To Nandlall’s view that the matter was one of public interest and for which he should not be made to pay cost, Boston said he found that position strange while maintaining that knowing full well from the beginning that his client hadn’t a case, Nandlall acted in bad faith.

Noting that the case has since been “overtaken by events,” however, the Chief Justice granted Nandlall’s request to have it discontinued, while allowing Bhiro to be substituted as the applicant in the place of the deceased Holladar as she was made administratrix of his estate.

The judge then imposed costs in the sum of $450,000, with$150,000 each awarded to each respondent.

Following a first declaration made by Mingo on March 5, Holladar had challenged the exercise, and was granted an injunction prohibiting any final declaration of the election results from the CEO.

Finding substantial non-compliance by Mingo with the Representation of the People Act, the Chief Justice granted the injunction since the manner in which that purported declaration of votes for District Four was done, flouted the law.

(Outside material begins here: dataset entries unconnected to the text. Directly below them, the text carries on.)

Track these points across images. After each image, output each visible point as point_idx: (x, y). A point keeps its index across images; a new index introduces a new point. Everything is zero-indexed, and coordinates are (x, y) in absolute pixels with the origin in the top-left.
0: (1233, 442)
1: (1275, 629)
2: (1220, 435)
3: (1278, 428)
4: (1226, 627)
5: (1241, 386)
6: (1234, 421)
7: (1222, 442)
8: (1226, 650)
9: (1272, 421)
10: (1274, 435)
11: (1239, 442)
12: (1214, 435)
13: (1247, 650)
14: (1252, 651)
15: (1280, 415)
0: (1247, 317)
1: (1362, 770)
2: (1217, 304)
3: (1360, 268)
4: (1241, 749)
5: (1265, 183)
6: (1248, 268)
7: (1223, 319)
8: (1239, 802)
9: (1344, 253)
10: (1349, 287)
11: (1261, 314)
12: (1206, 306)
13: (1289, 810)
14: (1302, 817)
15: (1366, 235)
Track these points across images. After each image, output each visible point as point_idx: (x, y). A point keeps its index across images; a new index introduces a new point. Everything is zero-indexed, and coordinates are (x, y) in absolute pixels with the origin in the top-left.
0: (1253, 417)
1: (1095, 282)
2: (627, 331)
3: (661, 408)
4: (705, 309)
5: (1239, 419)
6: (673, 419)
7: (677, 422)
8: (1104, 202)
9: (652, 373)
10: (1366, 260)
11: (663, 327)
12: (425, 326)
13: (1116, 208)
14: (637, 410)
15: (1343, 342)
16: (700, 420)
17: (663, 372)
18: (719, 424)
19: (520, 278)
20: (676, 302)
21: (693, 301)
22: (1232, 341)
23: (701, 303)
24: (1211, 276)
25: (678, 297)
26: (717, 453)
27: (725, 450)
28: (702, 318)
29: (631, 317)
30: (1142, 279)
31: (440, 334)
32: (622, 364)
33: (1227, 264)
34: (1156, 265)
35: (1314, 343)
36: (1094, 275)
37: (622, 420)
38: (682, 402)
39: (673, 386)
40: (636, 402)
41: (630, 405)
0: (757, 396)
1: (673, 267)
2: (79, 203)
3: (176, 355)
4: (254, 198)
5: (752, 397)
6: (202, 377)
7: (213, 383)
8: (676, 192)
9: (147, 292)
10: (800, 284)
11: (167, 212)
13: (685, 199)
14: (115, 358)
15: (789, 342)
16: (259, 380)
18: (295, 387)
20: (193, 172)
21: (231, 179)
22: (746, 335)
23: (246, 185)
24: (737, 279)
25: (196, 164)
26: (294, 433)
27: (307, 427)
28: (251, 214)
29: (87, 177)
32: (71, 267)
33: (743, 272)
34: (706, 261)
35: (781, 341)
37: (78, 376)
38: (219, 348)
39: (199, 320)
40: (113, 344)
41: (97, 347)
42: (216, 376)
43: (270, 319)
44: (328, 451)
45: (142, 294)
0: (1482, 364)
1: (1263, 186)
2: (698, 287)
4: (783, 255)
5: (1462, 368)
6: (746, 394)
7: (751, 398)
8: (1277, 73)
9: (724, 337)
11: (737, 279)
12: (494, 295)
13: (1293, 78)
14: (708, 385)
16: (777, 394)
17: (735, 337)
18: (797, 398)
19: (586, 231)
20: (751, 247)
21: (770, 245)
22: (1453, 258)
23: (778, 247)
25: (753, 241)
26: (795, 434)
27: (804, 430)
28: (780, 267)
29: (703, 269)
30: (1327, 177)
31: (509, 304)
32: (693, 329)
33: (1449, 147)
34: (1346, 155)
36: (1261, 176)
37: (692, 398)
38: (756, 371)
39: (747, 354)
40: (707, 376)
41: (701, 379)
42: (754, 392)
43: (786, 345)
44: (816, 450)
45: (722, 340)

Section 84 the Representation of the People Act specifies the process for the counting of votes which stipulates that votes must be added up in accordance with the SOPs.

It prescribes, among other things, that as soon as practicable after the receipt of all the ballot boxes and the envelopes and packets delivered to him in pursuance of Section 83 (10), the RO shall, in the presence of those legally entitled to be in attendance, ascertain the total votes cast in favour of each list in the district by adding up the votes recorded in favour of the list in accordance with the SOPs and thereupon publicly declare the votes for each list of candidate.

Instead of the SOPs, Mingo had used a spreadsheet from which numbers had been called, without producing any corresponding SOPs for observers to see.